[REQUIREMENT]
In the records below, output the lines starting at the line containing "### 5. Consider the Whole System" and ending at the line containing "发表于 2021-4-11 11:57", both included, as a JSON list of strings with one string per line. Leave out blank lines.

Stored data
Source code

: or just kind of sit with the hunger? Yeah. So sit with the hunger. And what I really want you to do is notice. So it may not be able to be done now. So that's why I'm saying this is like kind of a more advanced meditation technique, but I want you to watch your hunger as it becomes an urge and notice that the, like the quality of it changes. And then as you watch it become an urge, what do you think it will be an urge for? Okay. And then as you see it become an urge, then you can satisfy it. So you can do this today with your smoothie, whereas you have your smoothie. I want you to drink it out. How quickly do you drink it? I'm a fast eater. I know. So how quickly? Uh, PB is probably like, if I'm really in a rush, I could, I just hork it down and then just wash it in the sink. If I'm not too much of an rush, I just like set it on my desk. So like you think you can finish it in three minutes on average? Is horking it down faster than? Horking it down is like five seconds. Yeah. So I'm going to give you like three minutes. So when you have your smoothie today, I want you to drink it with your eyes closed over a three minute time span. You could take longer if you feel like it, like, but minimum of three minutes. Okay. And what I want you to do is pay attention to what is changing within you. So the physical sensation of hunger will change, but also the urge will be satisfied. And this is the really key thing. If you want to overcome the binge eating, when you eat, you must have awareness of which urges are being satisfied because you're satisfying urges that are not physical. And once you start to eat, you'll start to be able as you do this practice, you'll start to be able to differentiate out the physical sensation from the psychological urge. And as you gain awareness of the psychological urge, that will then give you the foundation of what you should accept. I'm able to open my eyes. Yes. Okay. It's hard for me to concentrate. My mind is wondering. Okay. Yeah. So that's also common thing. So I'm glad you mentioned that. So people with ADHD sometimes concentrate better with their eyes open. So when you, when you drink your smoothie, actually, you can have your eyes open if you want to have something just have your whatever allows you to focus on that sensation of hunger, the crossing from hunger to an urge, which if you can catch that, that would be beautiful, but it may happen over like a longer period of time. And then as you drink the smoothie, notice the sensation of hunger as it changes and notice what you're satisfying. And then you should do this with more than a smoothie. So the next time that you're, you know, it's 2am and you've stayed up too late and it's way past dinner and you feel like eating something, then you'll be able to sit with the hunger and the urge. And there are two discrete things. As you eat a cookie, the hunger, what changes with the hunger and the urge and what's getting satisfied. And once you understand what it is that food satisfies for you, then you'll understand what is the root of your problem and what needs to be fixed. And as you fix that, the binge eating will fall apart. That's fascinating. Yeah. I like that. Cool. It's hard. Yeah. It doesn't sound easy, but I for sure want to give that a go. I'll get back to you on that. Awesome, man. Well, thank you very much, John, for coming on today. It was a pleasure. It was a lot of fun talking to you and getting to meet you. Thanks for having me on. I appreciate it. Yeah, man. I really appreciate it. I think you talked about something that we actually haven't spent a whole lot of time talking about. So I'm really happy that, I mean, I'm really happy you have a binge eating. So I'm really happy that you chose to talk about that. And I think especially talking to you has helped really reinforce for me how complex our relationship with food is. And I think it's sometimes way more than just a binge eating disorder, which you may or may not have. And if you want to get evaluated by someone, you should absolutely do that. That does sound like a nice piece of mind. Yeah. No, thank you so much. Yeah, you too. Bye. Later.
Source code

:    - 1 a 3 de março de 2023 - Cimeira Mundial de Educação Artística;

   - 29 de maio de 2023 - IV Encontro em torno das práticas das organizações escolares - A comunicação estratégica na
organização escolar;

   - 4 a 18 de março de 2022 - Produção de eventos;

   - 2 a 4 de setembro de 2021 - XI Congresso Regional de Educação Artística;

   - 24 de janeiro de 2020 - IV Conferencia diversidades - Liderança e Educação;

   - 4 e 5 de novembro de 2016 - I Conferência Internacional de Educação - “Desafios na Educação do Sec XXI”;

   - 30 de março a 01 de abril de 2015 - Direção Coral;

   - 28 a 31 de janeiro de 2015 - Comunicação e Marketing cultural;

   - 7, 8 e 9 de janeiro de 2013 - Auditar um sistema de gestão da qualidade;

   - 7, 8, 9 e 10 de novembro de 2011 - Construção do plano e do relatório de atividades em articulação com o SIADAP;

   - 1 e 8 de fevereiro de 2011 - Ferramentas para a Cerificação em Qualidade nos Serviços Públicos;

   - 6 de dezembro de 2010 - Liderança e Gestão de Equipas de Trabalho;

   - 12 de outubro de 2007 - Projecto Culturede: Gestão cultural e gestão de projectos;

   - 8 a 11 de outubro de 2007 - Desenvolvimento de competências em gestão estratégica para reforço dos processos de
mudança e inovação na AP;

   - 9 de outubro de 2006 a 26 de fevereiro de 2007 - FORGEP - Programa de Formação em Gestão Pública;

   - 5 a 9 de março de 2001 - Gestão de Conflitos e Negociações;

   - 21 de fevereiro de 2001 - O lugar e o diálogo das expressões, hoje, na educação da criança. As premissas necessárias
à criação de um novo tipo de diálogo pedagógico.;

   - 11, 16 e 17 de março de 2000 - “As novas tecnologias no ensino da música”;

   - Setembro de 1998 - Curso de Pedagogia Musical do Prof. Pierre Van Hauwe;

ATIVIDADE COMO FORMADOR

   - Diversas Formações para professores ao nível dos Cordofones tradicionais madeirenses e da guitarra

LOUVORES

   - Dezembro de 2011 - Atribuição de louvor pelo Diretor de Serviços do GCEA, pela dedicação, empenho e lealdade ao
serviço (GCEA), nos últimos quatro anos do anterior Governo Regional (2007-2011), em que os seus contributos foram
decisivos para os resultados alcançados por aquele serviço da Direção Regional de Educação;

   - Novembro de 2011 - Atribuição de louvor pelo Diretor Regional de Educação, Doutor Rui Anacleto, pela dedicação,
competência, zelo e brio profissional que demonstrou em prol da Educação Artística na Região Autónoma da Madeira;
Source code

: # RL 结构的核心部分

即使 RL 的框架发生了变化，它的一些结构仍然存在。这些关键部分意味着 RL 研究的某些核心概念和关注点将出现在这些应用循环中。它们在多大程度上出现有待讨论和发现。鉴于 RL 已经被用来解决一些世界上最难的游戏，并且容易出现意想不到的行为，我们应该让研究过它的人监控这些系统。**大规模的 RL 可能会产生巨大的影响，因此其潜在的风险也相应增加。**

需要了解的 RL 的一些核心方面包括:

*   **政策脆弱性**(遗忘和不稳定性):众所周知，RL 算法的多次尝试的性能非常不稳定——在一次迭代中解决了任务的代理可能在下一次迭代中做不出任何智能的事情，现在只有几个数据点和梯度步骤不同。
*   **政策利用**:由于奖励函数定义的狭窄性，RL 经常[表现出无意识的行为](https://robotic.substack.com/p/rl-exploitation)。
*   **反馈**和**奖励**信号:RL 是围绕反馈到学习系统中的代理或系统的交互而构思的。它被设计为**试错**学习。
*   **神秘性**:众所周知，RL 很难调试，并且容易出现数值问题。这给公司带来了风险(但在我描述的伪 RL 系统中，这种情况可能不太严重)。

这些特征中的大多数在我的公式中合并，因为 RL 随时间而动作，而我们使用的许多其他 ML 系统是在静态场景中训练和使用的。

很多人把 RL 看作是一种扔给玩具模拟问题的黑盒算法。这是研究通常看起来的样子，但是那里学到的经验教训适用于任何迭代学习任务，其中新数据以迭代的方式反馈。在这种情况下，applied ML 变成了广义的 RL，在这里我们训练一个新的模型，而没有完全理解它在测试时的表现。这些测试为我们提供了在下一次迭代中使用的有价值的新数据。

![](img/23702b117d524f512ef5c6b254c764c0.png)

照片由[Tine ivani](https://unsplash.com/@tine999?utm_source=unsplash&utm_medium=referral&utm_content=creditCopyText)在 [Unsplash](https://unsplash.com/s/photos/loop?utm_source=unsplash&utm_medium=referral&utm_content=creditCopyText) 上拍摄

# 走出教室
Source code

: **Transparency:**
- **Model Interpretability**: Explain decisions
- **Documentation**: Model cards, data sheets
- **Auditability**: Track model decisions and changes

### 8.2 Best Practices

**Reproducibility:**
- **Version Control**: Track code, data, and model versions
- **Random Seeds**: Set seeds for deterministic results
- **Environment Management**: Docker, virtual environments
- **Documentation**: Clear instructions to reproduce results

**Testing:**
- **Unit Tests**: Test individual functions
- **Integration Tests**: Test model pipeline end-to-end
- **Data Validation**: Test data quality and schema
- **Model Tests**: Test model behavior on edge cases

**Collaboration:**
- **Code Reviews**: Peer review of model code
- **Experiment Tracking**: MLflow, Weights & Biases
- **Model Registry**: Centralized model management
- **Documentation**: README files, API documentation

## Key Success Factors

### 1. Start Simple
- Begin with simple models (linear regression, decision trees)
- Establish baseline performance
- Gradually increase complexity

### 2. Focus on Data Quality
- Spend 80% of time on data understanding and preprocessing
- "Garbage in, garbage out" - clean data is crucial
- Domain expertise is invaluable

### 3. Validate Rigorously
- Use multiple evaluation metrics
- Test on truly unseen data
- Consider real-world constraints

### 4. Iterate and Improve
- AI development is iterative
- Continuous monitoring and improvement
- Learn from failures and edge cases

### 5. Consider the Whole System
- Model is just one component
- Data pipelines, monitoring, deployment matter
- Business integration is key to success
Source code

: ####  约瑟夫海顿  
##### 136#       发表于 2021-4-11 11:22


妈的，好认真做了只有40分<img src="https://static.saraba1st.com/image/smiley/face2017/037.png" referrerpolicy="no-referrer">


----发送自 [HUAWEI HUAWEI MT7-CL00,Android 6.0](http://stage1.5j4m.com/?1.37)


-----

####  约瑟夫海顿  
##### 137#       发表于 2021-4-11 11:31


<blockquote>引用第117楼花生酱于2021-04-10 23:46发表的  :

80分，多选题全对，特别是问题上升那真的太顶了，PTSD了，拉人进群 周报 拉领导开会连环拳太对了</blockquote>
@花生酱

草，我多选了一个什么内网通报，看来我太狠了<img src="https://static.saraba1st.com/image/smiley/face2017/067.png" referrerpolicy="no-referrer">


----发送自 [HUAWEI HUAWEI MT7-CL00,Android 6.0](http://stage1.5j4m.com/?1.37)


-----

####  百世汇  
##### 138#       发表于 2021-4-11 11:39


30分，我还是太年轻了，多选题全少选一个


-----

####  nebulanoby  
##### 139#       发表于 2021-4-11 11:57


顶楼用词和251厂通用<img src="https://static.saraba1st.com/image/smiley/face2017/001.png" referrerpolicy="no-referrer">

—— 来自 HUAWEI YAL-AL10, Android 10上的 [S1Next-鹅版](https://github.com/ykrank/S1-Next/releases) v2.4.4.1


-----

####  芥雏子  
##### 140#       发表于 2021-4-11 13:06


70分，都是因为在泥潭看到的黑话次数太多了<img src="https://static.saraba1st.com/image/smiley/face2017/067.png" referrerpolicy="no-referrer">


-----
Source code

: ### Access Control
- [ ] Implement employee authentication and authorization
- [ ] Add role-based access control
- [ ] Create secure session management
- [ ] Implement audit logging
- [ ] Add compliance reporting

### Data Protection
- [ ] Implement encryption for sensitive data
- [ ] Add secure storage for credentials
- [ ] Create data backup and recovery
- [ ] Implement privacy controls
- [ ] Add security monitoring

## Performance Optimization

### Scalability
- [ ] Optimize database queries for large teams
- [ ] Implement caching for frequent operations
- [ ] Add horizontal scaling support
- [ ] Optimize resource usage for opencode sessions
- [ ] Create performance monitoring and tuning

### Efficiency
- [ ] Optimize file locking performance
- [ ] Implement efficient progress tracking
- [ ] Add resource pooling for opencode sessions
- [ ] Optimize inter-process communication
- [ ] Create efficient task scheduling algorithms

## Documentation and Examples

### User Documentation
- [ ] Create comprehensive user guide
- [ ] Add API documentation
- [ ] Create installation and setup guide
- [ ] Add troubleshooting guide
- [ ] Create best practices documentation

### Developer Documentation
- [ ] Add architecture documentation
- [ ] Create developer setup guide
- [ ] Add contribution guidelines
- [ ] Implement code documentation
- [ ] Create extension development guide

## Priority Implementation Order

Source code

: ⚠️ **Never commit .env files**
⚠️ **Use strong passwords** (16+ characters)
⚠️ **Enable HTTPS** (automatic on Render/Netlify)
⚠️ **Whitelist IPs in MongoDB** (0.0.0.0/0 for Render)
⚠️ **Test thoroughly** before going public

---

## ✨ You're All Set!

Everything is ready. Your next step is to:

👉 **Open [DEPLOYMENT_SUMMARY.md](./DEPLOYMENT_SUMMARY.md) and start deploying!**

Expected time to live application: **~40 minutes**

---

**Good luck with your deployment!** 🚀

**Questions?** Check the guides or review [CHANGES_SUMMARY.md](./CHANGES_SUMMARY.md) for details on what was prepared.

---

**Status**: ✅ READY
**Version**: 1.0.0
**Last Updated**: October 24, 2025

[RESPONSE TO THE TASK]
[
  "### 5. Consider the Whole System",
  "- Model is just one component",
  "- Data pipelines, monitoring, deployment matter",
  "- Business integration is key to success",
  "Source code",
  ": ####  约瑟夫海顿  ",
  "##### 136#       发表于 2021-4-11 11:22",
  "妈的，好认真做了只有40分<img src=\"https://static.saraba1st.com/image/smiley/face2017/037.png\" referrerpolicy=\"no-referrer\">",
  "----发送自 [HUAWEI HUAWEI MT7-CL00,Android 6.0](http://stage1.5j4m.com/?1.37)",
  "-----",
  "####  约瑟夫海顿  ",
  "##### 137#       发表于 2021-4-11 11:31",
  "<blockquote>引用第117楼花生酱于2021-04-10 23:46发表的  :",
  "80分，多选题全对，特别是问题上升那真的太顶了，PTSD了，拉人进群 周报 拉领导开会连环拳太对了</blockquote>",
  "@花生酱",
  "草，我多选了一个什么内网通报，看来我太狠了<img src=\"https://static.saraba1st.com/image/smiley/face2017/067.png\" referrerpolicy=\"no-referrer\">",
  "----发送自 [HUAWEI HUAWEI MT7-CL00,Android 6.0](http://stage1.5j4m.com/?1.37)",
  "-----",
  "####  百世汇  ",
  "##### 138#       发表于 2021-4-11 11:39",
  "30分，我还是太年轻了，多选题全少选一个",
  "-----",
  "####  nebulanoby  ",
  "##### 139#       发表于 2021-4-11 11:57"
]